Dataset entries
= Beginning of Section =
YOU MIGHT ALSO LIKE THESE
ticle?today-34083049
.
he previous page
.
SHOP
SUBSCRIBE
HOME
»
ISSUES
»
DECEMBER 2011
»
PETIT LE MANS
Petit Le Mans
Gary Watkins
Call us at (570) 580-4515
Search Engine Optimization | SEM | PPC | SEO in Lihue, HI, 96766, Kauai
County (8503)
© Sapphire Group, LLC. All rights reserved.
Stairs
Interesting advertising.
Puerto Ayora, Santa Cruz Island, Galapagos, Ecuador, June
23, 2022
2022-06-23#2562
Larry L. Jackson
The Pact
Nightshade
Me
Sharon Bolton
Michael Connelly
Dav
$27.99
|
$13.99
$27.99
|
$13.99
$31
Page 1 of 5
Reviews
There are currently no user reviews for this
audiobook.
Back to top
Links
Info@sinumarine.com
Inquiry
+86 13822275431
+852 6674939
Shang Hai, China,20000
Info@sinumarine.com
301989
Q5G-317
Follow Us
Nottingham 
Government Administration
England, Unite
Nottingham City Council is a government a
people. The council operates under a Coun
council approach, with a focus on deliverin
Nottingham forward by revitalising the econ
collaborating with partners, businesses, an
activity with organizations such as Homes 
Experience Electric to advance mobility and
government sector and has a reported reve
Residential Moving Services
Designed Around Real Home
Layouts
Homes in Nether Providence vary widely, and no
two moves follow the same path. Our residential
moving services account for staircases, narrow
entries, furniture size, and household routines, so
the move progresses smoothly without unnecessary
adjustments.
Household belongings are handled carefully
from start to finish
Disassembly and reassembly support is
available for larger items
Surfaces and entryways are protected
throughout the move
= End of Section =
= Beginning of Section =
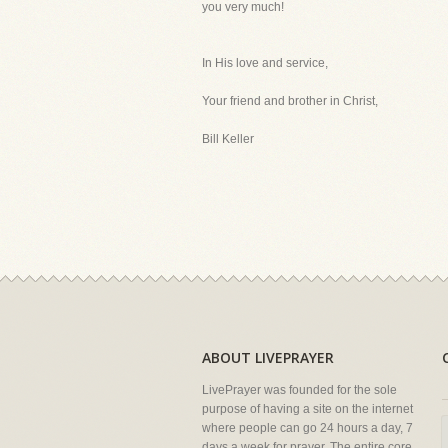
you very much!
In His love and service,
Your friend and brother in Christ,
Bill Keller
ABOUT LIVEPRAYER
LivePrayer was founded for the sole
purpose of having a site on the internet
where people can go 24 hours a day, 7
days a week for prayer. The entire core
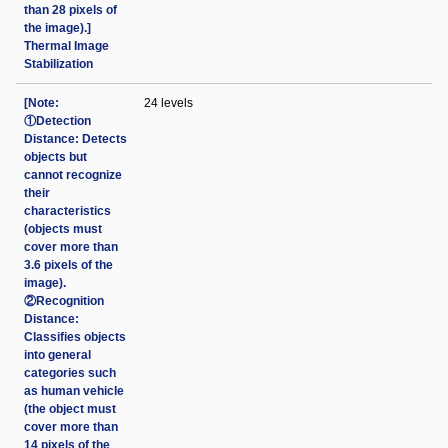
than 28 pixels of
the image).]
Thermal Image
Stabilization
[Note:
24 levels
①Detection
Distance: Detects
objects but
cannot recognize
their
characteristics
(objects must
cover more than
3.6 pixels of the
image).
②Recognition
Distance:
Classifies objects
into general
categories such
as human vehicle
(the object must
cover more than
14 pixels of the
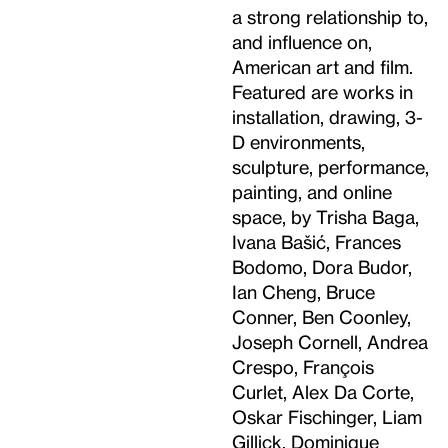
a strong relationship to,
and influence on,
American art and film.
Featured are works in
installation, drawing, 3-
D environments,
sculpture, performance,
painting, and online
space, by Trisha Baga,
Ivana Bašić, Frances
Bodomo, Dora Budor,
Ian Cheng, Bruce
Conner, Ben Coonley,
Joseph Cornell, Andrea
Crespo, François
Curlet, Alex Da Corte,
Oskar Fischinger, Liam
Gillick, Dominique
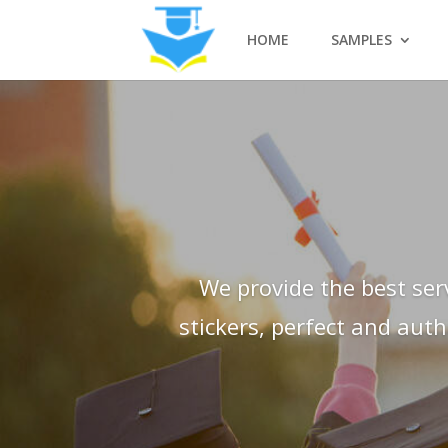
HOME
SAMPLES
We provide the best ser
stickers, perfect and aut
= End of Section =
# TASK STATEMENT:
Check each line above for the string "people" and report how many lines have it, giving only the number.

# THE ANSWER:
2